* Exercise input:
++++++++++++++++++++

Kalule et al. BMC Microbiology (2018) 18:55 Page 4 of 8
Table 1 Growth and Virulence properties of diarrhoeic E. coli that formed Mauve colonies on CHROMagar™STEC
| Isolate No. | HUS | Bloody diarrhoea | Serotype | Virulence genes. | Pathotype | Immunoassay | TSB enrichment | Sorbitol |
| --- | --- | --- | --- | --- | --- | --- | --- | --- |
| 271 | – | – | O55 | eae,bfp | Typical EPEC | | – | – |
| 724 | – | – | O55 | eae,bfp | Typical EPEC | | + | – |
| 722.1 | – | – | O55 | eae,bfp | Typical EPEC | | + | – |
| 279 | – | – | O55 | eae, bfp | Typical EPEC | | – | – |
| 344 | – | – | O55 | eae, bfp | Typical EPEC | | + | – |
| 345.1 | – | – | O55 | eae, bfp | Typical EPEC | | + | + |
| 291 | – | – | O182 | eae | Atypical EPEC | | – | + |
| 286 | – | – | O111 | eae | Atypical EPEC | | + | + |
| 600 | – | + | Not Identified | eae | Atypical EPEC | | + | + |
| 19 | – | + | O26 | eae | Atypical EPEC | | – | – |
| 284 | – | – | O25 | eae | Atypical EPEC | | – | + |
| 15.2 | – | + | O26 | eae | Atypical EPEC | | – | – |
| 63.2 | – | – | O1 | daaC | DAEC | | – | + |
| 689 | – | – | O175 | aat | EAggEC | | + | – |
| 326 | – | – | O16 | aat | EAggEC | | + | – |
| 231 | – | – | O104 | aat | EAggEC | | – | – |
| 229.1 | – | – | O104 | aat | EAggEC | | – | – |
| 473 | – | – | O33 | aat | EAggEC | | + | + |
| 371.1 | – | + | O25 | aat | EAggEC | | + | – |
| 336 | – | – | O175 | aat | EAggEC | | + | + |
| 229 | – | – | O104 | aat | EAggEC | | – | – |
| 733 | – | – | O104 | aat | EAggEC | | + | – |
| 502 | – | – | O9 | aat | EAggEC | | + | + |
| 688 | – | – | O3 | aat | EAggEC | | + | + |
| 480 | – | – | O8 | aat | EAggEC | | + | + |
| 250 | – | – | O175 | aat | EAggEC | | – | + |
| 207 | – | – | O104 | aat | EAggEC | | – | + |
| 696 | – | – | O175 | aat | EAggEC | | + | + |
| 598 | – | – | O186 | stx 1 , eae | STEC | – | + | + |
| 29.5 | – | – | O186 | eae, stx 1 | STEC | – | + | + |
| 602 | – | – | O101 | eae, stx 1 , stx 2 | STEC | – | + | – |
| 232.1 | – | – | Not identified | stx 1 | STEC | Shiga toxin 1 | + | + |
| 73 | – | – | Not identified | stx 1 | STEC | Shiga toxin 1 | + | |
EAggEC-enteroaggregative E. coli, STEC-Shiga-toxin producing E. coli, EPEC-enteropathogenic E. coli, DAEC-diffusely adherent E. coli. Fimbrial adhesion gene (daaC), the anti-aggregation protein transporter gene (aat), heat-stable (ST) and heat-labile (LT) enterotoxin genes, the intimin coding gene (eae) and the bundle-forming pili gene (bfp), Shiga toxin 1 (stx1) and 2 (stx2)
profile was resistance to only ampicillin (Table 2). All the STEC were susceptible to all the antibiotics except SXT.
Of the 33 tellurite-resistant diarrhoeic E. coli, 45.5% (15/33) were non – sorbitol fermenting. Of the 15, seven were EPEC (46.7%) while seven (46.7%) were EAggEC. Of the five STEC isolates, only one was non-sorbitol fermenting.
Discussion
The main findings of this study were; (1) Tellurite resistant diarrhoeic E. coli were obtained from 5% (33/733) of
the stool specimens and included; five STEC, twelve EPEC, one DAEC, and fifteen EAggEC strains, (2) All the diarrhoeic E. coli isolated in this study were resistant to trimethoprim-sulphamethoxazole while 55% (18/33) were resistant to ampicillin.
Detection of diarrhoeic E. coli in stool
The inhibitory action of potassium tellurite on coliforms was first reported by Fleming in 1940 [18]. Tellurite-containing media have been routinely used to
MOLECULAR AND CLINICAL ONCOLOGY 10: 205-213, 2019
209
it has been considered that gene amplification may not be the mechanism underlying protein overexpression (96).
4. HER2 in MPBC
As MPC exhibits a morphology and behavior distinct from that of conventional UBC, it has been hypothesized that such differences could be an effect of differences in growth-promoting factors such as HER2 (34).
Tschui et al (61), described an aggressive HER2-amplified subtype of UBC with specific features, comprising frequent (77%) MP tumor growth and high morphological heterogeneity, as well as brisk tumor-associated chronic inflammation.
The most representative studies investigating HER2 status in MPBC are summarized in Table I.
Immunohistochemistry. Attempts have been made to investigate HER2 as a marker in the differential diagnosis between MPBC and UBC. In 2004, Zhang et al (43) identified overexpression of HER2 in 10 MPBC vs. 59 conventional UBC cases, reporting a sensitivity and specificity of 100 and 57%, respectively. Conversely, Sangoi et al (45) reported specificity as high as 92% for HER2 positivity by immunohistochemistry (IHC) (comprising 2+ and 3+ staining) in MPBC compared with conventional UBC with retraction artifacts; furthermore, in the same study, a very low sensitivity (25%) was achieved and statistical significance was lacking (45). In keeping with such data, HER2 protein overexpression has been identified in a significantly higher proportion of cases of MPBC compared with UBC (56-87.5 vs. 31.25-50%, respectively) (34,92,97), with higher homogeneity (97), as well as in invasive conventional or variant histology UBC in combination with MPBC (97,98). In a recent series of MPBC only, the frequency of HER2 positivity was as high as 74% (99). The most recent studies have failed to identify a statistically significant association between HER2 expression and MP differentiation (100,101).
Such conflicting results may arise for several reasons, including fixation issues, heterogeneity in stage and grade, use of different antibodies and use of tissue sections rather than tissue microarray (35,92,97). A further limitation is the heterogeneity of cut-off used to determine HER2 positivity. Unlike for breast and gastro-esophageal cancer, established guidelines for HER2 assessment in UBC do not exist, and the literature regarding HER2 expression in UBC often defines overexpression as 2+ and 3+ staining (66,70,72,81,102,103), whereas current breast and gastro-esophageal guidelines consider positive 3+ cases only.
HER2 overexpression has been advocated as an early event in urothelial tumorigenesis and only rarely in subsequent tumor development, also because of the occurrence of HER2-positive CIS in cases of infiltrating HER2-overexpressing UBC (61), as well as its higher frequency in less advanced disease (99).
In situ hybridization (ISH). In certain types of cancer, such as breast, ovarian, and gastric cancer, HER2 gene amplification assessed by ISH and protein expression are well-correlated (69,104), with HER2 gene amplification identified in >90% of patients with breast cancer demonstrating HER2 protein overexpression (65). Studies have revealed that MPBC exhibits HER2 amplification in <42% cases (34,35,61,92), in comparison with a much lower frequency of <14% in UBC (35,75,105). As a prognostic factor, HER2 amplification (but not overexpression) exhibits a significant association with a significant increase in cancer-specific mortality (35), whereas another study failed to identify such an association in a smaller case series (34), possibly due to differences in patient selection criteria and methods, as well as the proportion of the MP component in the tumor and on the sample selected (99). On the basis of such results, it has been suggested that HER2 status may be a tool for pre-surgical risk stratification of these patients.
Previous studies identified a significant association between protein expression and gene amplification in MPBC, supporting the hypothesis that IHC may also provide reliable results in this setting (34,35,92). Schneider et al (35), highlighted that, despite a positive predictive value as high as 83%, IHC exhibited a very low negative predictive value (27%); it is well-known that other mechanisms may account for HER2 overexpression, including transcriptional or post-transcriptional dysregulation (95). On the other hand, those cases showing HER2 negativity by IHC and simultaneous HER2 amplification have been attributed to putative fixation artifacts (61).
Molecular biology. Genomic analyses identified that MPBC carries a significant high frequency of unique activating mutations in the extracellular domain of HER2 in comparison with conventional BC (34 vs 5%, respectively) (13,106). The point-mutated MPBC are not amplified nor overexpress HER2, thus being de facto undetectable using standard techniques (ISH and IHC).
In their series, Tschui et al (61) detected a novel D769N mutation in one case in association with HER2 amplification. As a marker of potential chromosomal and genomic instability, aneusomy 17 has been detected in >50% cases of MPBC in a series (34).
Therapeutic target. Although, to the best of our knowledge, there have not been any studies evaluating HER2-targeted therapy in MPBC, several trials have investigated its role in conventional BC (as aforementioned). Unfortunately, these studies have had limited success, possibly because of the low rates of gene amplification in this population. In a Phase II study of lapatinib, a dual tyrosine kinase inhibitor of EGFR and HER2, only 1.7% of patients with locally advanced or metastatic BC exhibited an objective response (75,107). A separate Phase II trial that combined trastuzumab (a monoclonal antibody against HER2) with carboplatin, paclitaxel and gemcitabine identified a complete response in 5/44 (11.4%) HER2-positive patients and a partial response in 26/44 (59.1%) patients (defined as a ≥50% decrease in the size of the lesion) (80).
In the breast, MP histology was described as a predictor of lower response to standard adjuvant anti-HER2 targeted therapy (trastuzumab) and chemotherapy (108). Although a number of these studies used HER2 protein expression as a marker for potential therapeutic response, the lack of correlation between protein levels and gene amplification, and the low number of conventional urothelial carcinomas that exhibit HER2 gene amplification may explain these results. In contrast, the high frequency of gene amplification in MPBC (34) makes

++++++++++++++++++++

From the listing above, return the lines starting at the one with "O33 | aat |" and ending at the one with "profile was resistance", both kept, exactly as they appear and nothing more.

* Answer to this task:
| 473 | – | – | O33 | aat | EAggEC | | + | + |
| 371.1 | – | + | O25 | aat | EAggEC | | + | – |
| 336 | – | – | O175 | aat | EAggEC | | + | + |
| 229 | – | – | O104 | aat | EAggEC | | – | – |
| 733 | – | – | O104 | aat | EAggEC | | + | – |
| 502 | – | – | O9 | aat | EAggEC | | + | + |
| 688 | – | – | O3 | aat | EAggEC | | + | + |
| 480 | – | – | O8 | aat | EAggEC | | + | + |
| 250 | – | – | O175 | aat | EAggEC | | – | + |
| 207 | – | – | O104 | aat | EAggEC | | – | + |
| 696 | – | – | O175 | aat | EAggEC | | + | + |
| 598 | – | – | O186 | stx 1 , eae | STEC | – | + | + |
| 29.5 | – | – | O186 | eae, stx 1 | STEC | – | + | + |
| 602 | – | – | O101 | eae, stx 1 , stx 2 | STEC | – | + | – |
| 232.1 | – | – | Not identified | stx 1 | STEC | Shiga toxin 1 | + | + |
| 73 | – | – | Not identified | stx 1 | STEC | Shiga toxin 1 | + | |
EAggEC-enteroaggregative E. coli, STEC-Shiga-toxin producing E. coli, EPEC-enteropathogenic E. coli, DAEC-diffusely adherent E. coli. Fimbrial adhesion gene (daaC), the anti-aggregation protein transporter gene (aat), heat-stable (ST) and heat-labile (LT) enterotoxin genes, the intimin coding gene (eae) and the bundle-forming pili gene (bfp), Shiga toxin 1 (stx1) and 2 (stx2)
profile was resistance to only ampicillin (Table 2). All the STEC were susceptible to all the antibiotics except SXT.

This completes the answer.